雪の上に残る黒い炭が、まるで何かの文字のように並んでいる。
「鵜飼、しばらく俺を探すな。店の者も動かすな」
「宗一郎様は……?」
「古い借りを、返しに行く」
――その夜。
浅草寺の裏手、風に消えそうな灯が一つ。
古びた茶屋「柳屋」の戸を、宗一郎は静かに開けた。
店の中には、人影がひとつ。
沈香の匂いがほのかに漂う。
その香りを、宗一郎は覚えていた。
十余年前――
まだ商いも知らぬ若造だった頃、
この香を焚く師の背中を見て、
“商人とは何か”を教わった。
「……まさか、お前が“鬼面”の背後にいるとはな」
ゆっくりと顔を上げた男が、杯を掲げる。
黒い羽織に白い襟。
痩せた頬に、冷ややかな笑み。
――神尾源蔵。
かつて宗一郎を拾い、商いの道を教えた恩師だった。
「久しいな、宗一郎。いや、もう“弟子”ではないか」
「死んだと聞いていた」
「死んだのは“表の神尾”だけよ」
源蔵の声は、かすれながらも力強かった。
「俺は幕府の裏で生きていた。だがな、幕府も商人も皆、欲に飲まれている。
だから俺は“鬼面”を作った。

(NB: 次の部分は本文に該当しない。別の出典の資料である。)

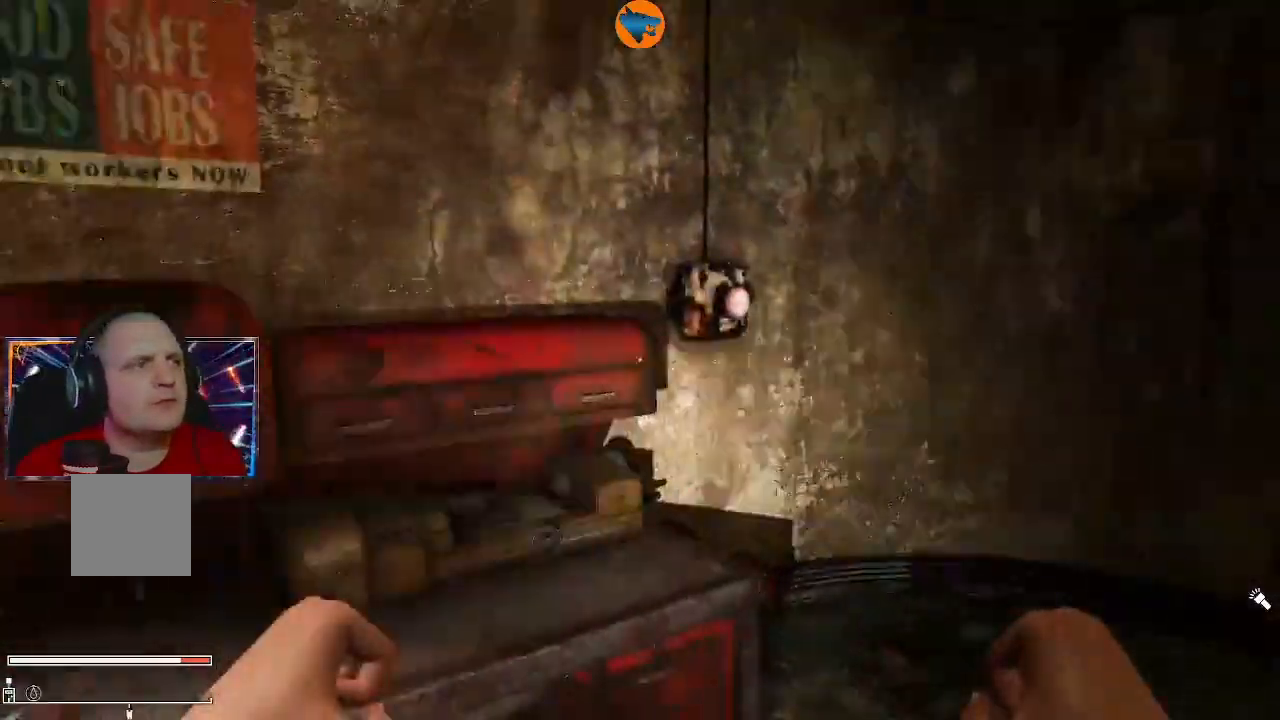
{"buttons": [], "left_stick": "center", "right_stick": "down-left", "events": [[233, "left_stick", "up"], [267, "right_stick", "center"], [433, "left_stick", "center"], [500, "right_stick", "down-left"]]}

――欲を操るためにな」
宗一郎は沈黙のまま、盃を傾けた。
酒の熱が喉を落ちる。
かつて、同じ手ほどきを受けた手練れの技。
その教えが、今や自分に牙を向けている。
「お前の才は、俺の教えそのものだ」
源蔵は言った。
「だが、お前は“闇を制する術”を知らぬ」
「闇を制する術?」
「闇は消すものではない。抱き込み、使うものだ」
宗一郎は微かに目を伏せた。
胸の奥に、一瞬だけ熱いものが走る。
怒りでも、悲しみでもない。
ただ、恩師の声に心が軋んだ。
「つまり、お前は江戸を支配しようとしているわけだな」
源蔵は笑った。
「商いも政治も同じ。動かすは“欲”だ。
それを読める者が、天下を取る」
宗一郎はゆっくりと立ち上がり、障子の向こうの雪明かりを見た。
「師の言葉、忘れたことはない。
だが俺は“欲”に人を殺させる商人にはならぬ」
「綺麗事を言うな。綺麗事を信じる者ほど、先に死ぬ」
源蔵の声が静かに響いた。
宗一郎は振り返らず、ただ言葉を落とした。
「ならば、どちらが正しいか――いずれ分かるさ」
店を出ると、雪が一段と強くなっていた。
夜空は鉛色、街の灯がぼんやりと滲む。
宗一郎は歩きながら、懐の印籠をそっと握った。
中には、かつて源蔵から託された“神尾”の商印。
それは今や、決別の証でもあった。
「……師が闇を抱くなら、弟子は光で討つまで」
白い息が闇に溶ける。
遠くで太鼓の音が鳴った。
江戸は眠らない。闇もまた、眠らない。
雪の向こうに、まだ見ぬ戦の影が揺れていた。
宗一郎はその先を見据え、口元にかすかな笑みを浮かべた。
――黒鉄の商人。
その名が、再び江戸の闇に鳴り響くのは、もうすぐだった。